§ **TASK DATA**

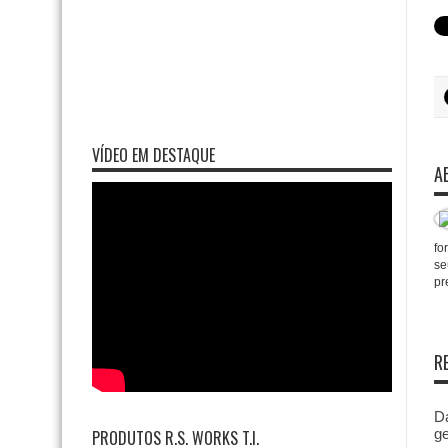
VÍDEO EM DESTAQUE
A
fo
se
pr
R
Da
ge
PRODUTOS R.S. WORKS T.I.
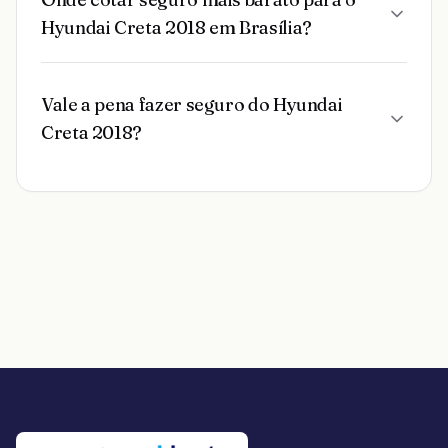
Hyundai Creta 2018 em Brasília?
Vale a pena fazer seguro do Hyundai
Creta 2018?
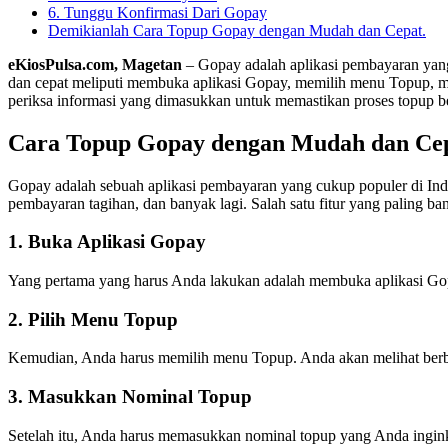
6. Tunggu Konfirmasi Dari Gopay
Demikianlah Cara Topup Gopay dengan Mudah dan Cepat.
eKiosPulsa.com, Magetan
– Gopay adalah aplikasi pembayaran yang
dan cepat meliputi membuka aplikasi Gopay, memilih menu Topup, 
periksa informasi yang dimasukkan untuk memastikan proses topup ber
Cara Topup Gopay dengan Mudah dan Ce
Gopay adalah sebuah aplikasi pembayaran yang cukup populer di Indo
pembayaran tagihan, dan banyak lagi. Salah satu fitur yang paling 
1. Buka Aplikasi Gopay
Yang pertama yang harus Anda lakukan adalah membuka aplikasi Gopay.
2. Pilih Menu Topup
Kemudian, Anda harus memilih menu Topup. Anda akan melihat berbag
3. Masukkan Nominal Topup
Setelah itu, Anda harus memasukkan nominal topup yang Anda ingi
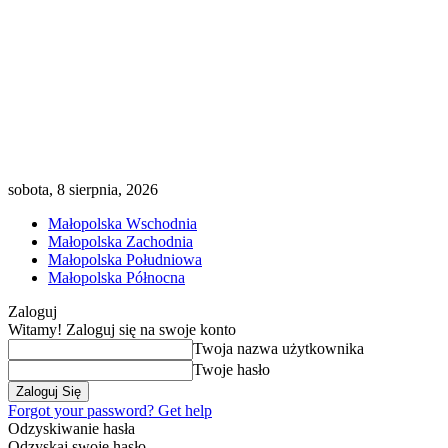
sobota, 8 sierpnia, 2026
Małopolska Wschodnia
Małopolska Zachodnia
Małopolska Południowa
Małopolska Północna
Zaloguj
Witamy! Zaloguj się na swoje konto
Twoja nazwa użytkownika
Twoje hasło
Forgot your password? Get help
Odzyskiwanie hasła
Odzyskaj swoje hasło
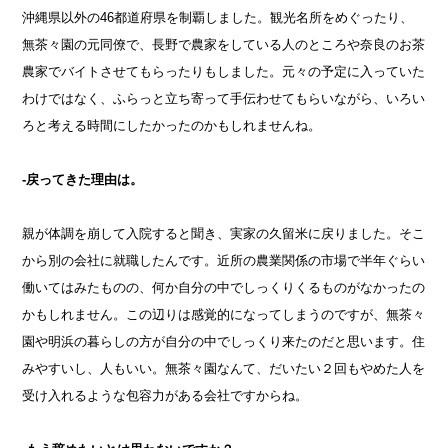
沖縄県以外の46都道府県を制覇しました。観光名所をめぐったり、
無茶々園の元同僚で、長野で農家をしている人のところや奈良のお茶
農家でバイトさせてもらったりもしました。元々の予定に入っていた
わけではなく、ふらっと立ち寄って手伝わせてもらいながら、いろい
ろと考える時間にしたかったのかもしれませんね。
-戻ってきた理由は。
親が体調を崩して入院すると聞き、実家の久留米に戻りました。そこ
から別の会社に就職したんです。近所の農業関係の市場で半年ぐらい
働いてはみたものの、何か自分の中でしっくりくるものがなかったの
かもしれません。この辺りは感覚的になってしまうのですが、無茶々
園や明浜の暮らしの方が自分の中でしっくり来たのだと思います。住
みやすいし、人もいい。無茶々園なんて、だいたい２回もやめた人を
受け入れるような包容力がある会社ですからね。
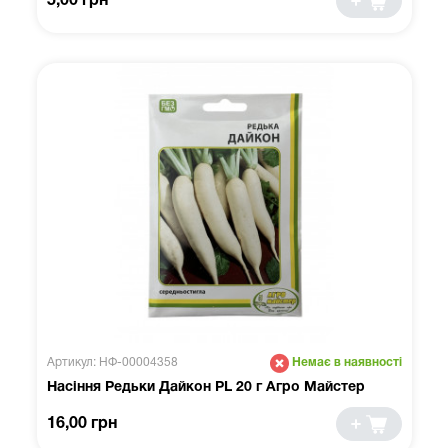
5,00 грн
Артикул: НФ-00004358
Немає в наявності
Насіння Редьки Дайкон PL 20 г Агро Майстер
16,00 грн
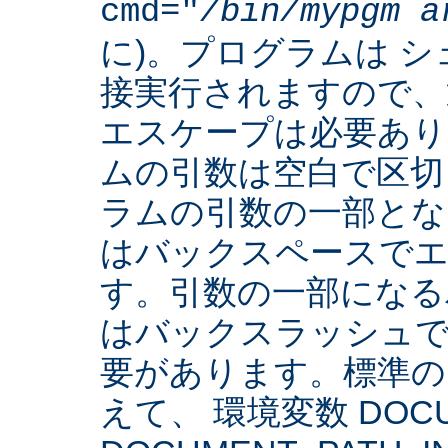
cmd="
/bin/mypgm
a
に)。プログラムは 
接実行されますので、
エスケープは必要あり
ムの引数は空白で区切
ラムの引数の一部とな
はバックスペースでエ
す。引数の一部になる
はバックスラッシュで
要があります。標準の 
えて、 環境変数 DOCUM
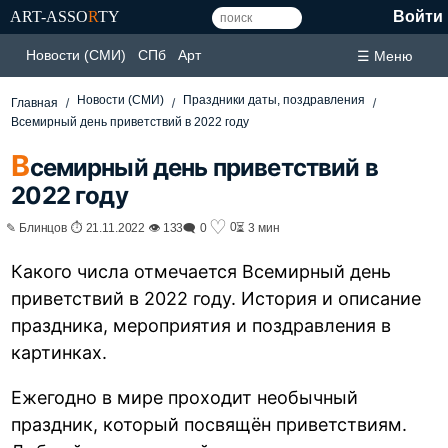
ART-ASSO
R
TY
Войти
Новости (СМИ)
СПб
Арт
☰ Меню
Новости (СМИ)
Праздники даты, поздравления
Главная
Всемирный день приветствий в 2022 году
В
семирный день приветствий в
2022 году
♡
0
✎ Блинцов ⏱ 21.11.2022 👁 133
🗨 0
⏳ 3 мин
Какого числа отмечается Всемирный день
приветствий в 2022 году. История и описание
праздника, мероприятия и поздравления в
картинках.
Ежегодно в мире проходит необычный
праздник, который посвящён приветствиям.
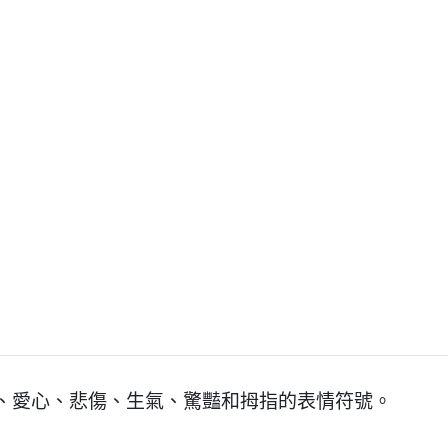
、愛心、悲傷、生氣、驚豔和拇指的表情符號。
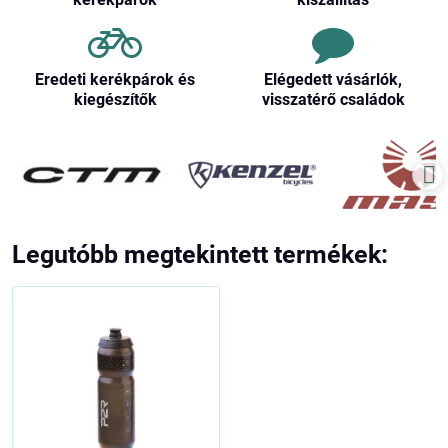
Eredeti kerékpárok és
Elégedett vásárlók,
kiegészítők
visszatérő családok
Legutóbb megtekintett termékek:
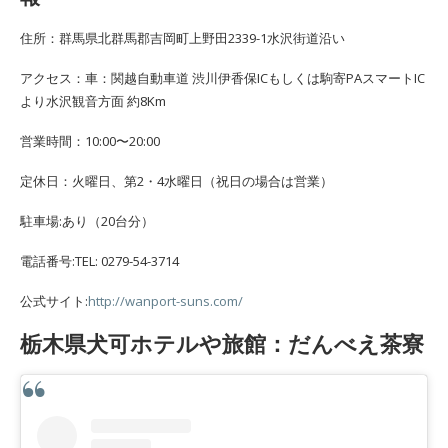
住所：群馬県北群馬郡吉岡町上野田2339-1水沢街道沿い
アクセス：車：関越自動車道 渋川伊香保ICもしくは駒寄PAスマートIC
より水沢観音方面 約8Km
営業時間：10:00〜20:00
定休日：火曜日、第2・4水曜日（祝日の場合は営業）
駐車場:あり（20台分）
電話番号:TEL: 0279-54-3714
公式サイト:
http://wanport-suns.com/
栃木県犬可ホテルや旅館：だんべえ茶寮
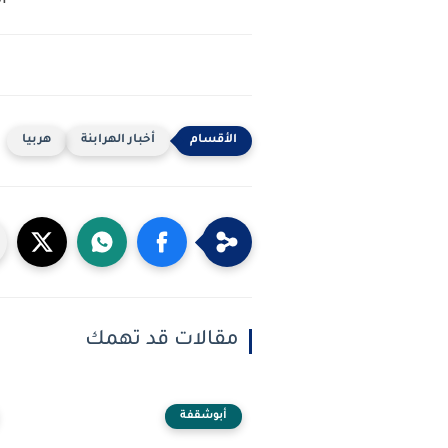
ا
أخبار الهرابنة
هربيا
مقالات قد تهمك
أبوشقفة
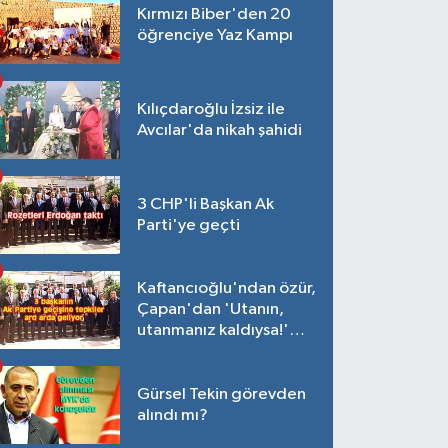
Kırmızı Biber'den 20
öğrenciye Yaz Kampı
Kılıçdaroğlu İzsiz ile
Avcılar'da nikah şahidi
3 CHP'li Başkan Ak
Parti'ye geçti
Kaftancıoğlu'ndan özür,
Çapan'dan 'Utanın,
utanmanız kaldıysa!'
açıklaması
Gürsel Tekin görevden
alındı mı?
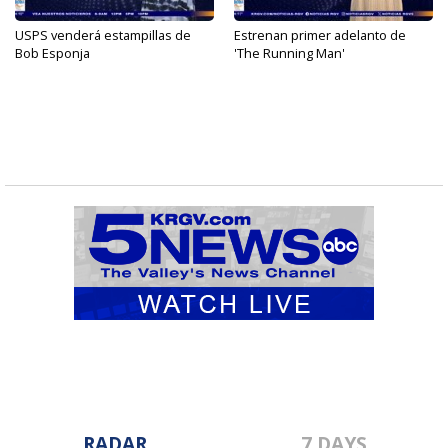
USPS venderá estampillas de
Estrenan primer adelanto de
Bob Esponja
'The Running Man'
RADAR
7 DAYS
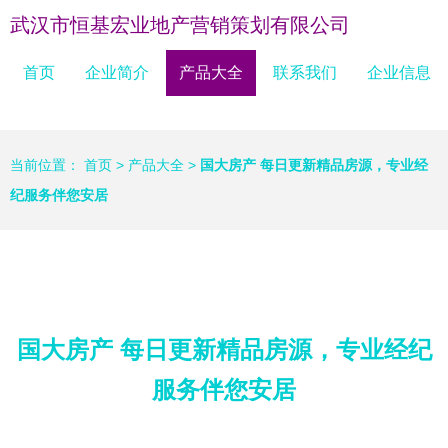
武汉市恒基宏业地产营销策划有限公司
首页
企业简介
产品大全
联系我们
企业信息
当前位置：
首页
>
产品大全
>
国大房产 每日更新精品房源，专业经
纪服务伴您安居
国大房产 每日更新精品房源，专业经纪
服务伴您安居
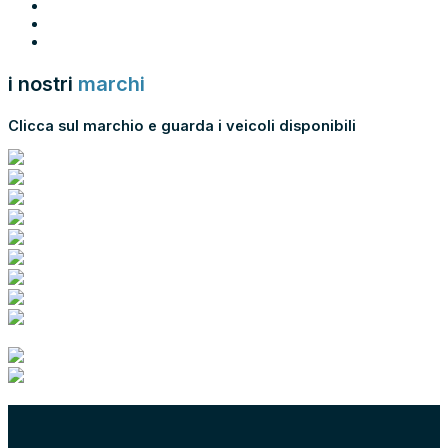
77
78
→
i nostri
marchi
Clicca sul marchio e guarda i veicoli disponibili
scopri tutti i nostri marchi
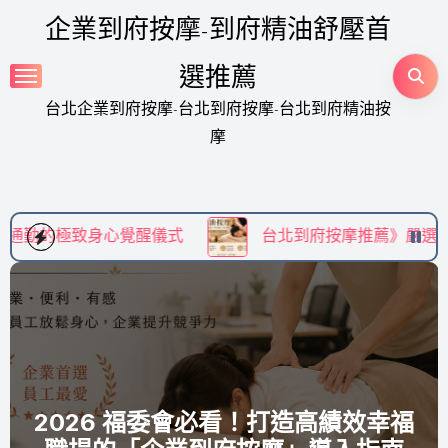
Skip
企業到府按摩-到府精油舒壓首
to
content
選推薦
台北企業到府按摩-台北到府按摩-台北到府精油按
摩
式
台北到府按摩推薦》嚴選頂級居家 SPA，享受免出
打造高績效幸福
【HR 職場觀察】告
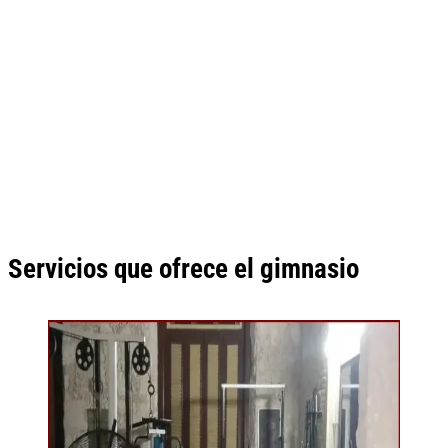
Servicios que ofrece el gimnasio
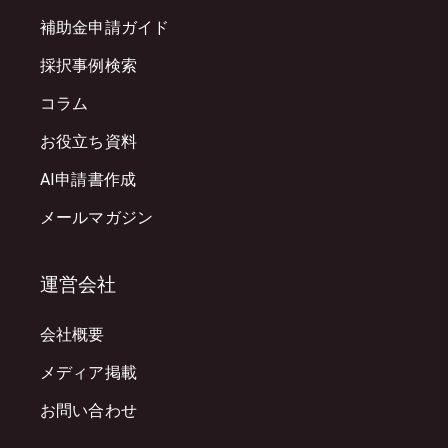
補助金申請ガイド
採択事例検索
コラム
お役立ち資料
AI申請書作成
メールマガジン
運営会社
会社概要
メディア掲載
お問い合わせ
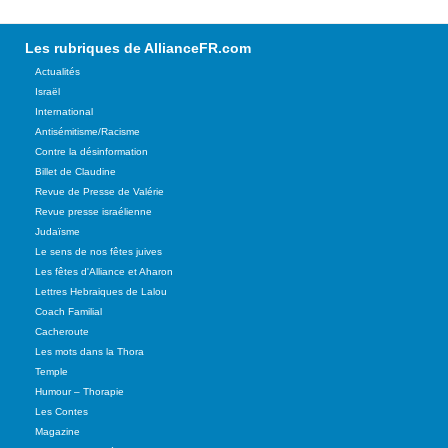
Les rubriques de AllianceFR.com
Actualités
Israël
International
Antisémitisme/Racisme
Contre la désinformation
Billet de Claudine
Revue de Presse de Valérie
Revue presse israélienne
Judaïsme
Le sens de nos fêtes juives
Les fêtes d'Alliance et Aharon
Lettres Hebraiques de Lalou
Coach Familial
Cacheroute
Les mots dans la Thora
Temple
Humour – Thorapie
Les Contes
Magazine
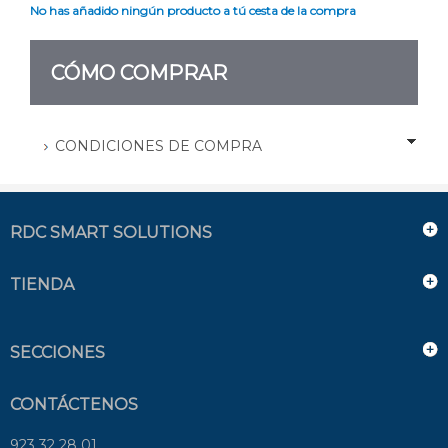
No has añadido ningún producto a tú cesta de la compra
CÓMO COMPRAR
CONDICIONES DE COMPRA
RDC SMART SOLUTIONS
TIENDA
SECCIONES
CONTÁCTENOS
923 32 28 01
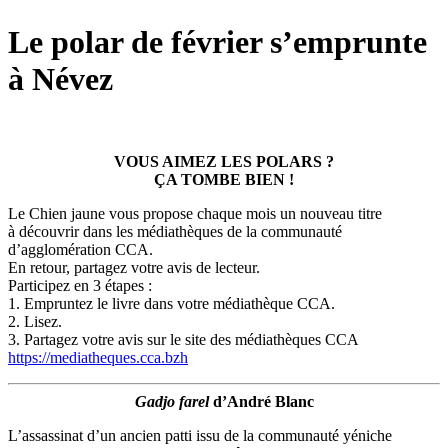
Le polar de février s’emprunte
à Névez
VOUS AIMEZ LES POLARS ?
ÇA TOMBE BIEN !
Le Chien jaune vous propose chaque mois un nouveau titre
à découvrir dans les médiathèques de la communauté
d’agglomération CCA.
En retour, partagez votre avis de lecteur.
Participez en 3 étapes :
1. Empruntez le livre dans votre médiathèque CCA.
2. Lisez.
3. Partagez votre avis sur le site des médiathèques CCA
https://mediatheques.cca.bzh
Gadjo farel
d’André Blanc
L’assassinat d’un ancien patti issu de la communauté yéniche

§ **JOB ITEM**
Leave the pictures out and set down the rest of the listing above exactly.

§ **SOLVED PROBLEM**
VÍDEO EM DESTAQUE
A
fo
se
pr
R
Da
ge
PRODUTOS R.S. WORKS T.I.
Hyundai Creta 2018 em Brasília?
Vale a pena fazer seguro do Hyundai
Creta 2018?
6. Tunggu Konfirmasi Dari Gopay
Demikianlah Cara Topup Gopay dengan Mudah dan Cepat.
eKiosPulsa.com, Magetan
– Gopay adalah aplikasi pembayaran yang
dan cepat meliputi membuka aplikasi Gopay, memilih menu Topup, 
periksa informasi yang dimasukkan untuk memastikan proses topup ber
Cara Topup Gopay dengan Mudah dan Ce
Gopay adalah sebuah aplikasi pembayaran yang cukup populer di Indo
pembayaran tagihan, dan banyak lagi. Salah satu fitur yang paling 
1. Buka Aplikasi Gopay
Yang pertama yang harus Anda lakukan adalah membuka aplikasi Gopay.
2. Pilih Menu Topup
Kemudian, Anda harus memilih menu Topup. Anda akan melihat berbag
3. Masukkan Nominal Topup
Setelah itu, Anda harus memasukkan nominal topup yang Anda ingi
sobota, 8 sierpnia, 2026
Małopolska Wschodnia
Małopolska Zachodnia
Małopolska Południowa
Małopolska Północna
Zaloguj
Witamy! Zaloguj się na swoje konto
Twoja nazwa użytkownika
Twoje hasło
Forgot your password? Get help
Odzyskiwanie hasła
Odzyskaj swoje hasło
沖縄県以外の46都道府県を制覇しました。観光名所をめぐったり、
無茶々園の元同僚で、長野で農家をしている人のところや奈良のお茶
農家でバイトさせてもらったりもしました。元々の予定に入っていた
わけではなく、ふらっと立ち寄って手伝わせてもらいながら、いろい
ろと考える時間にしたかったのかもしれませんね。
-戻ってきた理由は。
親が体調を崩して入院すると聞き、実家の久留米に戻りました。そこ
から別の会社に就職したんです。近所の農業関係の市場で半年ぐらい
働いてはみたものの、何か自分の中でしっくりくるものがなかったの
かもしれません。この辺りは感覚的になってしまうのですが、無茶々
園や明浜の暮らしの方が自分の中でしっくり来たのだと思います。住
みやすいし、人もいい。無茶々園なんて、だいたい２回もやめた人を
受け入れるような包容力がある会社ですからね。
5,00 грн
Артикул: НФ-00004358
Немає в наявності
Насіння Редьки Дайкон PL 20 г Агро Майстер
16,00 грн
cmd="
/bin/mypgm
a
に)。プログラムは 
接実行されますので、
エスケープは必要あり
ムの引数は空白で区切
ラムの引数の一部とな
はバックスペースでエ
す。引数の一部になる
はバックスラッシュで
要があります。標準の 
えて、 環境変数 DOCUM
ART-ASSO
R
TY
Войти
Новости (СМИ)
СПб
Арт
☰ Меню
Новости (СМИ)
Праздники даты, поздравления
Главная
Всемирный день приветствий в 2022 году
В
семирный день приветствий в
2022 году
♡
0
✎ Блинцов ⏱ 21.11.2022 👁 133
🗨 0
⏳ 3 мин
Какого числа отмечается Всемирный день
приветствий в 2022 году. История и описание
праздника, мероприятия и поздравления в
картинках.
Ежегодно в мире проходит необычный
праздник, который посвящён приветствиям.
、愛心、悲傷、生氣、驚豔和拇指的表情符號。
Eredeti kerékpárok és
Elégedett vásárlók,
kiegészítők
visszatérő családok
Legutóbb megtekintett termékek:
住所：群馬県北群馬郡吉岡町上野田2339-1水沢街道沿い
アクセス：車：関越自動車道 渋川伊香保ICもしくは駒寄PAスマートIC
より水沢観音方面 約8Km
営業時間：10:00〜20:00
定休日：火曜日、第2・4水曜日（祝日の場合は営業）
駐車場:あり（20台分）
電話番号:TEL: 0279-54-3714
公式サイト:
http://wanport-suns.com/
栃木県犬可ホテルや旅館：だんべえ茶寮
ا
أخبار الهرابنة
هربيا
مقالات قد تهمك
أبوشقفة
Kırmızı Biber'den 20
öğrenciye Yaz Kampı
Kılıçdaroğlu İzsiz ile
Avcılar'da nikah şahidi
3 CHP'li Başkan Ak
Parti'ye geçti
Kaftancıoğlu'ndan özür,
Çapan'dan 'Utanın,
utanmanız kaldıysa!'
açıklaması
Gürsel Tekin görevden
alındı mı?
USPS venderá estampillas de
Estrenan primer adelanto de
Bob Esponja
'The Running Man'
RADAR
7 DAYS
武汉市恒基宏业地产营销策划有限公司
首页
企业简介
产品大全
联系我们
企业信息
当前位置：
首页
>
产品大全
>
国大房产 每日更新精品房源，专业经
纪服务伴您安居
国大房产 每日更新精品房源，专业经纪
服务伴您安居
77
78
→
i nostri
marchi
Clicca sul marchio e guarda i veicoli disponibili
scopri tutti i nostri marchi
Skip
企業到府按摩-到府精油舒壓首
to
content
選推薦
台北企業到府按摩-台北到府按摩-台北到府精油按
摩
式
台北到府按摩推薦》嚴選頂級居家 SPA，享受免出
打造高績效幸福
【HR 職場觀察】告
Servicios que ofrece el gimnasio
補助金申請ガイド
採択事例検索
コラム
お役立ち資料
AI申請書作成
メールマガジン
運営会社
会社概要
メディア掲載
お問い合わせ
Les rubriques de AllianceFR.com
Actualités
Israël
International
Antisémitisme/Racisme
Contre la désinformation
Billet de Claudine
Revue de Presse de Valérie
Revue presse israélienne
Judaïsme
Le sens de nos fêtes juives
Les fêtes d'Alliance et Aharon
Lettres Hebraiques de Lalou
Coach Familial
Cacheroute
Les mots dans la Thora
Temple
Humour – Thorapie
Les Contes
Magazine
No has añadido ningún producto a tú cesta de la compra
CÓMO COMPRAR
CONDICIONES DE COMPRA
RDC SMART SOLUTIONS
TIENDA
SECCIONES
CONTÁCTENOS
923 32 28 01
Le polar de février s’emprunte
à Névez
VOUS AIMEZ LES POLARS ?
ÇA TOMBE BIEN !
Le Chien jaune vous propose chaque mois un nouveau titre
à découvrir dans les médiathèques de la communauté
d’agglomération CCA.
En retour, partagez votre avis de lecteur.
Participez en 3 étapes :
1. Empruntez le livre dans votre médiathèque CCA.
2. Lisez.
3. Partagez votre avis sur le site des médiathèques CCA
https://mediatheques.cca.bzh
Gadjo farel
d’André Blanc
L’assassinat d’un ancien patti issu de la communauté yéniche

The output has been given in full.